Wild lentils had been gathered in the region since at least 10,000 B.C.E. and cultivated there since 6,000 B.C.E. By the time the Bronze Age rolled around, they were anything but a novelty. The most popular preparation for lentils was a soup called phake. It was usually simple, sometimes as simple as boiling the lentils and calling it a day. Other variations included vinegar, sumac, or barley, though anything more adventurous was frowned upon. Like bread or white rice, lentils were better served without pomp and circumstance.
Grapes
Not all grapes were cultivated for wine in Bronze Age Greece, even if wine was much more important at mealtime than the fruit itself. The alcoholic beverage was initially made with wild grapes, and even after the cultivation of grapevines became widespread, wild varieties were still used extensively for medicinal purposes. Dried grapes (otherwise known as raisins) were also given to sickly people.
As both Sean Corner and Shelby Brown noted, "The Odyssey" is full of descriptions of wine. This variation is notable, because there is quite a bit of repetition in the poem's descriptions of everything from characters to sunrises. Corner pointed out that the mentions of wine from specific regions suggests that the beverage was a luxury item based on the type of grape from which it was made.
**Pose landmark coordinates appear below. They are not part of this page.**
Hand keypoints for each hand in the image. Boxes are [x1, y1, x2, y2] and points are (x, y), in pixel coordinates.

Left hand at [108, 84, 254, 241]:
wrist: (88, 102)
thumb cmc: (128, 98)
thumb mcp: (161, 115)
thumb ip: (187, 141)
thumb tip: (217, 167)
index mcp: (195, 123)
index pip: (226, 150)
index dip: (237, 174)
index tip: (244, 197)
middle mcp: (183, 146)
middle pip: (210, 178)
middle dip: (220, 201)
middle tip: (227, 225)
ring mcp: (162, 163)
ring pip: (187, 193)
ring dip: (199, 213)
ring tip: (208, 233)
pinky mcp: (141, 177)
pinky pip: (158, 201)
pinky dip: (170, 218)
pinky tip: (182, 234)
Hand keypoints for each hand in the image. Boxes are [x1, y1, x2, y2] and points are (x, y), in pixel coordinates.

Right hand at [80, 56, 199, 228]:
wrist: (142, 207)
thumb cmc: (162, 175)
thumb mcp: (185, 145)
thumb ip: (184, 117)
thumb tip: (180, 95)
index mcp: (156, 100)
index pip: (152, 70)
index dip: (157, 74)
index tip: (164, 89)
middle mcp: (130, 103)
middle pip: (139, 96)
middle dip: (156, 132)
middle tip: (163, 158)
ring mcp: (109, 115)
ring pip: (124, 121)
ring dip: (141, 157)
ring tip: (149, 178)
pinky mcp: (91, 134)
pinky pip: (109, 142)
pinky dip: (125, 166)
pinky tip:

Grape cultivation was already highly refined and sophisticated by the Bronze Age, with growers selecting and crossing varieties based on climate, soil, and usage. Certain varieties were grown specifically for selling as fresh grapes, while others were grown to be dried. There were likely thousands of varieties in Ancient Greece, many of which no longer exist.
Apples
In the passage in Book 7 of "The Odyssey" in which Odysseus beholds, with wonder, the bountiful gardens of Phaeacia, the apples are described as ripening to gold. In reality, Greeks were cultivating apple orchards widely, not just in the rariefied climes of island palaces but in humble regions as well. Interestingly, however, it may be that this cultivation didn't start until around the time the poem was composed, about 700 B.C.E., rather than when it was set several centuries earlier. As such, apples could be a conspicuous food-related anachronism in the story, though it is true that the fruit had been growing wild for millennia before then and cultivated in other regions.
Like other fruits, such as dried figs, apples were often included in the dessert part of a meal. However, the fact that they were often served dried rather than fresh suggests that they may have been significantly more sour and bitter than the ones we eat today. The apples Odysseus gazed upon in the gardens of Phaeacia may have looked nice, but they probably would have made him grimace if he'd taken a bite.